Latin America's rich tradition of essay writing, philosophical debate, and cultural criticism spanning several hundred years is sometimes referred to as pensamiento, or 'thought,' to mark it as a broader domain of public discourse than that which occurs only within academic institutions. The Cuban José Martí, for example, one of the greatest thinkers of Latin America, wrote much of his writings for journals and newspapers. The Argentinian Faustino Sarmiento wrote his most influential work in a form that is part memoir, part travel writing. The founding conceptualization of human rights that emerged from the discussion between the Spanish priests Las Casas and Sepúlveda was developed in the form of theological debate in the royal court. The Incan Garcilaso de la Vega's critical commentary on the Conquest takes the form of a historical account. The world-renowned Chilean Pablo Neruda used the poetic form to convey the values of the Conquest, and the historical uniqueness of the peoples and cultures it helped to produce through transculturation. And Peruvian theorist José Carlos Mariátegui developed his ideas through a sociological analysis of how to make radical social change in Peru. Each one of these thinkers, whether through literature or philosophical analysis, has contributed to a body of knowledge that constitutes a philosophical outlook on the history and culture of the region that is crucial for an understanding of present-day Latin America. The object of this course, then, is to explore the way in which questions of colonialism, politics, economics, human rights, and mixed identity have been dealt with across disciplines and genres. And as such, many of the texts we will read operate simultaneously as philosophy, as essays, and as literature. The goal is to help students learn to read the texts through multiple frames of analysis.

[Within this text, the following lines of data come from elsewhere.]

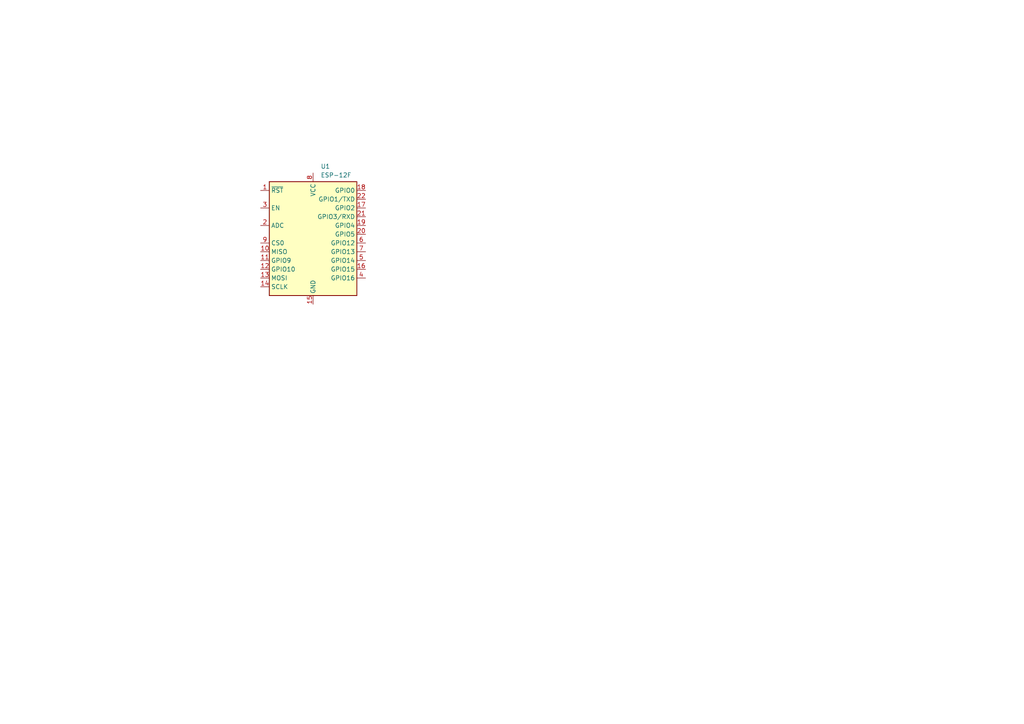
<source format=kicad_sch>
(kicad_sch (version 20230121) (generator eeschema)

  (uuid 06ddcaa0-ac6e-44b3-adb2-f0cfced90a77)

  (paper "A4")

  


  (symbol (lib_id "RF_Module:ESP-12F") (at 90.805 70.485 0) (unit 1)
    (in_bom yes) (on_board yes) (dnp no) (fields_autoplaced)
    (uuid 4fde18f9-fae2-4b83-b081-864bff12b67a)
    (property "Reference" "U1" (at 92.9991 48.26 0)
      (effects (font (size 1.27 1.27)) (justify left))
    )
    (property "Value" "ESP-12F" (at 92.9991 50.8 0)
      (effects (font (size 1.27 1.27)) (justify left))
    )
    (property "Footprint" "RF_Module:ESP-12E" (at 90.805 70.485 0)
      (effects (font (size 1.27 1.27)) hide)
    )
    (property "Datasheet" "http://wiki.ai-thinker.com/_media/esp8266/esp8266_series_modules_user_manual_v1.1.pdf" (at 81.915 67.945 0)
      (effects (font (size 1.27 1.27)) hide)
    )
    (pin "1" (uuid ccffd409-14d5-4a8e-be8c-ae0744040dbf))
    (pin "10" (uuid b78f5698-10c1-458b-8c87-93e0059fb334))
    (pin "11" (uuid b25dc03b-5c0f-4e7b-8820-51a93fd24da3))
    (pin "12" (uuid 2e9deefb-678f-4650-bfdd-e3307dea623a))
    (pin "13" (uuid a8e03dd1-5a66-41e8-9e18-cd454449ab3c))
    (pin "14" (uuid 34db23a0-34e1-4bbd-8112-c7c899497fed))
    (pin "15" (uuid 643e32a0-b9af-4775-9ace-6412feb5175d))
    (pin "16" (uuid b6d8bad5-86e8-4980-bd55-f2cd5179843c))
    (pin "17" (uuid db64bc2b-f10f-4d91-813d-2c4099d4cc82))
    (pin "18" (uuid 45095d10-23c1-4c4f-b7b0-a7823e9ddcfa))
    (pin "19" (uuid a55b217d-a0aa-45d3-978d-b86a79b4ee2a))
    (pin "2" (uuid 6406e022-6b25-46c9-9981-350b662e6808))
    (pin "20" (uuid ce502c48-fae3-42e0-bb8a-0d05e8d8a9bc))
    (pin "21" (uuid 213314ba-6c26-4720-8fca-75da2c35d353))
    (pin "22" (uuid d1e30fe7-55dd-494c-9006-5c9c40b057f0))
    (pin "3" (uuid eda05bd6-5d02-4aa0-8efa-db4a27426b57))
    (pin "4" (uuid 9e670a02-604c-4d22-a371-9afef7d806fe))
    (pin "5" (uuid 443c2af4-7331-4443-bef0-6e2d31b4fb18))
    (pin "6" (uuid 97cac9e1-6bf0-47a7-90ff-d0de74e89dfb))
    (pin "7" (uuid 9217cf09-4bb6-422d-b574-1ee03bbb8ec2))
    (pin "8" (uuid b6491ab0-6922-4a8c-9286-7f721b442449))
    (pin "9" (uuid e1f81585-1e12-4496-9dd1-36bcc577bc17))
    (instances
      (project "LAF Board Proto V1.0"
        (path "/06ddcaa0-ac6e-44b3-adb2-f0cfced90a77"
          (reference "U1") (unit 1)
        )
      )
    )
  )

  (sheet_instances
    (path "/" (page "1"))
  )
)

</source>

This course will give students an appreciation of the complexity and history of Latinx and Latin American intellectual culture; provide examples of good interdisciplinary work; teach students how to understand and assess primary texts using a number of diverse criteria; and most importantly, engage students in exploration and active debate over the topics of the readings, from cultural autonomy to identity to the nature of modernity.

There will be several short in-class writing assignments, student presentations, and exams.

In-class writing assignments: 40%; Student presentations: 20%; Exams: 40%.

Interdisciplinary Independent Study

HONS 30199
3 hours, 3 credits
Hours to be arranged

Students wishing to take this course will need two readers, from different disciplines, one of whom generally should be a member of the Council on Honors. In principle, the Council must approve the subject matter of such a paper before the student can register for the course. This course may be taken only once.

HONS 30199 cannot replace any of the three required Honors Colloquia.